BIRMINGHAM, Ala. — A Chick-fil-A restaurant in Alabama handed out free food to drivers this week who were stranded in the snowstorm that blanketed a significant area of the South.
Owner Mark Meadows, who operates Chick-fil-A in Birmingham, said that he decided to reach out to motorists after a number of his staff were unable to make it home upon closure of the store and reported scores of stranded drivers. Meadows had closed the store after what had been expected to be a dusting turned into more significant accumulation and sent all of his workers home.
However, after many of them returned to Chick-fil-A, stating that they were unable to get home because of the backup, he decided to lend a helping hand to those who had been stuck in traffic for some time. He himself had also attempted a delivery and ended up giving the food away after not being able to reach his destination.
“It was an opportunity to help,” he told AL.com. “Some people were in their cars for five or six hours.”
The food distribution began on Tuesday afternoon, and continued into Wednesday morning.
“We cooked several hundred sandwiches and stood out on both sides of 280 and handed out the sandwiches to anyone we could get to — as long as we had food to give out,” manager Aubrey Pitt told Fox News.
Meadows told reporters that his staff distributed approximately 300 chicken sandwiches on the highway late Tuesday afternoon, and an estimated 1,000 chicken biscuits on Wednesday morning.
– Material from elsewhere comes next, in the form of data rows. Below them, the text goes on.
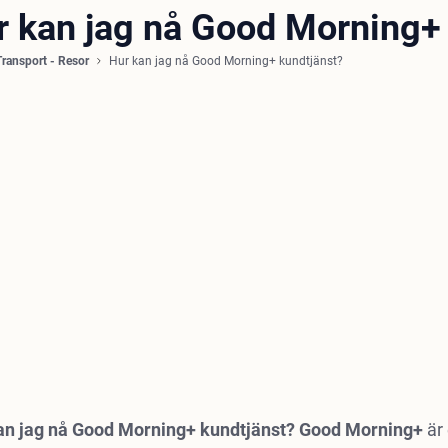
r kan jag nå Good Morning+
Transport - Resor
Hur kan jag nå Good Morning+ kundtjänst?
an jag nå Good Morning+ kundtjänst? Good Morning+
är 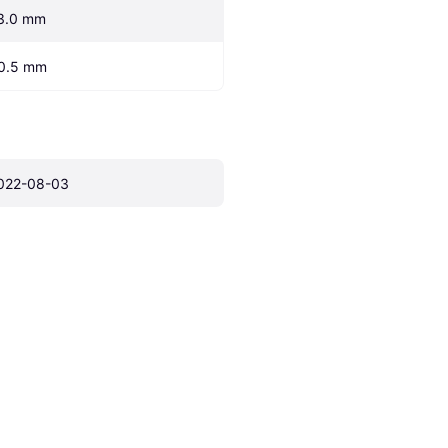
3.0 mm
0.5 mm
022-08-03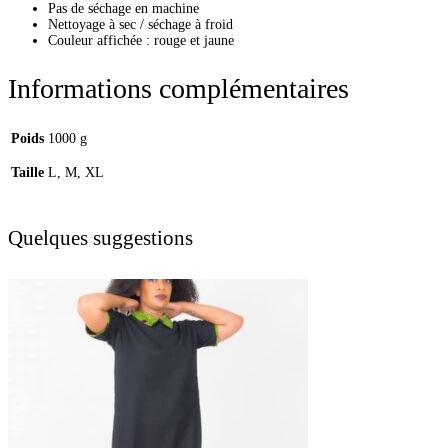
Pas de séchage en machine
Nettoyage à sec / séchage à froid
Couleur affichée : rouge et jaune
Informations complémentaires
Poids
1000 g
Taille
L, M, XL
Quelques suggestions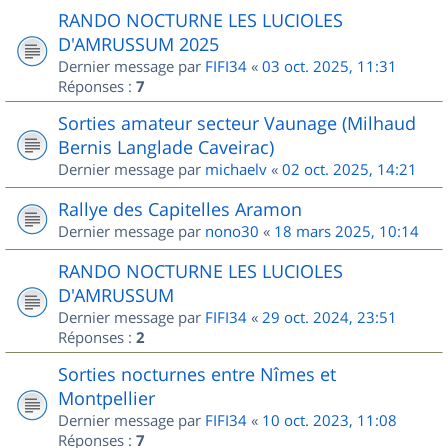
RANDO NOCTURNE LES LUCIOLES
D'AMRUSSUM 2025
Dernier message par
FIFI34
«
03 oct. 2025, 11:31
Réponses :
7
Sorties amateur secteur Vaunage (Milhaud
Bernis Langlade Caveirac)
Dernier message par
michaelv
«
02 oct. 2025, 14:21
Rallye des Capitelles Aramon
Dernier message par
nono30
«
18 mars 2025, 10:14
RANDO NOCTURNE LES LUCIOLES
D'AMRUSSUM
Dernier message par
FIFI34
«
29 oct. 2024, 23:51
Réponses :
2
Sorties nocturnes entre Nîmes et
Montpellier
Dernier message par
FIFI34
«
10 oct. 2023, 11:08
Réponses :
7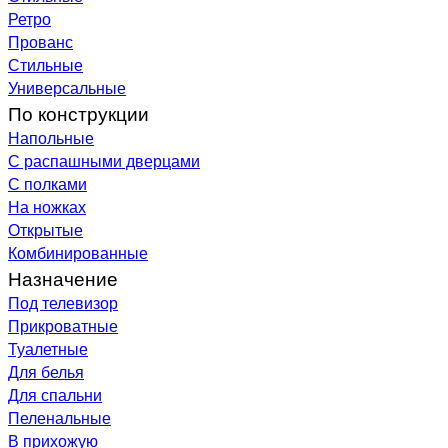
Ретро
Прованс
Стильные
Универсальные
По конструкции
Напольные
С распашными дверцами
С полками
На ножках
Открытые
Комбинированные
Назначение
Под телевизор
Прикроватные
Туалетные
Для белья
Для спальни
Пеленальные
В прихожую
It took approximately two hours to reach drivers, although the restaurant is only an hour and a half away from the interstate.
Chick-fil-A refused any payment for the sandwiches and biscuits, simply offering them to be a blessing.
“It made me feel real good, especially with people being so appreciative,” Meadows told AL.com of the experience. “It was the most fun I’ve had in a long time.”
Chick-fil-A also offered motorists a place to stay for the night as one of the local hotels was filling up. Meadows himself spent the night at the store.
Pitts said that while there were those that were taken back that the restaurant was giving away food and thus losing profit, Chick-fil-A is more focused on compassion than cash.
“This company is based on taking care of people and loving people before you’re worried about money or profit,” Pitts stated. “We were just trying to follow the model that we’ve all worked under for so long and the model that we’ve come to love. There was really nothing else we could have done but try to help people any way we could.”
The distribution continued until noon on Wednesday.